Why would the compilers of these ancient texts preserve multiple such obviously contradictory accounts? Why not settle on one? That had some kind of internal consistency?

Here’s my original thought, something I’ve not read among any of the commentators I’ve been reading (Oxford, Asimov, Miller, and lately Thomas Paine), but which I can’t help think has been noticed by them: differing traditional accounts of ancient myths and legends were edited together by priestly leaders of a church at a time when most of their followers *could not read*, and copies of these accounts, as scrolls, were rare and available only through church leaders. The differing versions were compiled together in part as a resource for those priests – priests who of course were motivated to preserve and grow the church – as a resource to be used as needed. They could do this without concern that some curious civilian might read the scriptures on their own and notice the contradictory semi-repetition. On the contrary, like any preacher throughout history, a priestly leader could select the passage for sermonizing that suited the moment. The scriptures were, and are, an anthology.

Wasn’t the Protestant Reformation, in the 16th century, in part about the (Catholic) Church’s resistance to the idea of printing up copies of the Bible (via Guternberg’s printing press, in the 15th century), and the translation of the Bible into native languages? Was not the Church perhaps alarmed by the idea of letting the Bible into the hand of ordinary people, rather than filtered through the lessons of priests?

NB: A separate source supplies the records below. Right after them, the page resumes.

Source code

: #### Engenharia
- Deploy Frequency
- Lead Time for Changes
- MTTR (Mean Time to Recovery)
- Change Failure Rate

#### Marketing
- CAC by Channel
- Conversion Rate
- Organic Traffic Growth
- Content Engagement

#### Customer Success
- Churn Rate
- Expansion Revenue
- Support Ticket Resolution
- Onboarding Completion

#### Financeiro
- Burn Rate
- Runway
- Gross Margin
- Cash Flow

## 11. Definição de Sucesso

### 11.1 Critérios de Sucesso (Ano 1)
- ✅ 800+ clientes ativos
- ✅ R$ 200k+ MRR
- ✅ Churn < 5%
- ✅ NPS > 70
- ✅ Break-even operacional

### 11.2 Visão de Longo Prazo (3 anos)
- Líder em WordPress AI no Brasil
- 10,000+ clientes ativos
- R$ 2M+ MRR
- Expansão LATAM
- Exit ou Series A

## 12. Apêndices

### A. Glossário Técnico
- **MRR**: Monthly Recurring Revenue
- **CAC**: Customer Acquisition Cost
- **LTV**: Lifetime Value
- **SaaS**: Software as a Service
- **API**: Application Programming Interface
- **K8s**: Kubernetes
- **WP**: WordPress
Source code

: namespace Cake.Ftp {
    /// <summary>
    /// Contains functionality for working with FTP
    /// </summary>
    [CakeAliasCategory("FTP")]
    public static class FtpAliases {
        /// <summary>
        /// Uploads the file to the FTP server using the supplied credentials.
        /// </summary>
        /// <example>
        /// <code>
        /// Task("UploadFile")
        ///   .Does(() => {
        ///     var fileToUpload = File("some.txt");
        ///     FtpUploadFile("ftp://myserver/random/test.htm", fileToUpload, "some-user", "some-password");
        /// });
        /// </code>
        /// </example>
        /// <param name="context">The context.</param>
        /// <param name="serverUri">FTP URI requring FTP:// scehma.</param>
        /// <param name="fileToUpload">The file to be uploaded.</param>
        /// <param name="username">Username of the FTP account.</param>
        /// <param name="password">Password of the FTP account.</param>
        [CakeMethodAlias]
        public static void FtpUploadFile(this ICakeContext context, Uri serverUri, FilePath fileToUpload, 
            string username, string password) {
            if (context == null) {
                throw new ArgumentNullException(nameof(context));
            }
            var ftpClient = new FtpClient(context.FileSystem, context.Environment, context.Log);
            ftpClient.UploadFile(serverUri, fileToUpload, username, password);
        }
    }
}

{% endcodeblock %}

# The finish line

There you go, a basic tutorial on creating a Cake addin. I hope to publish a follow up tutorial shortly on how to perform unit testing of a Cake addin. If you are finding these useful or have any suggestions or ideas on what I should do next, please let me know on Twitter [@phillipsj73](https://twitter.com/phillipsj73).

Ironically – this is a huge irony – the free availability of scholarly understanding of the Bible seems to have not made a whit of difference, despite the fears of the Church at that time, to followers of Christianity, here in the 21st century. That there is abundant evidence that the Bible was cobbled together from multiple sources, that Moses did not literally write the first five books of the ‘Old Testament’, that the ‘New Testament’ gospels were written by anonymous sources and later attributed the authors we designate them by, that the contents of the NT were decided by vote by church leaders in the 3rd century to omit those ‘gospels’ that did not support a more-or-less consistent story … makes no difference to the average Christian. Religion is about community and shared values – a kind of groupthink, is my thought, that is more important than any kind of intellectual integrity about truth or reality. (While science is the reverse.)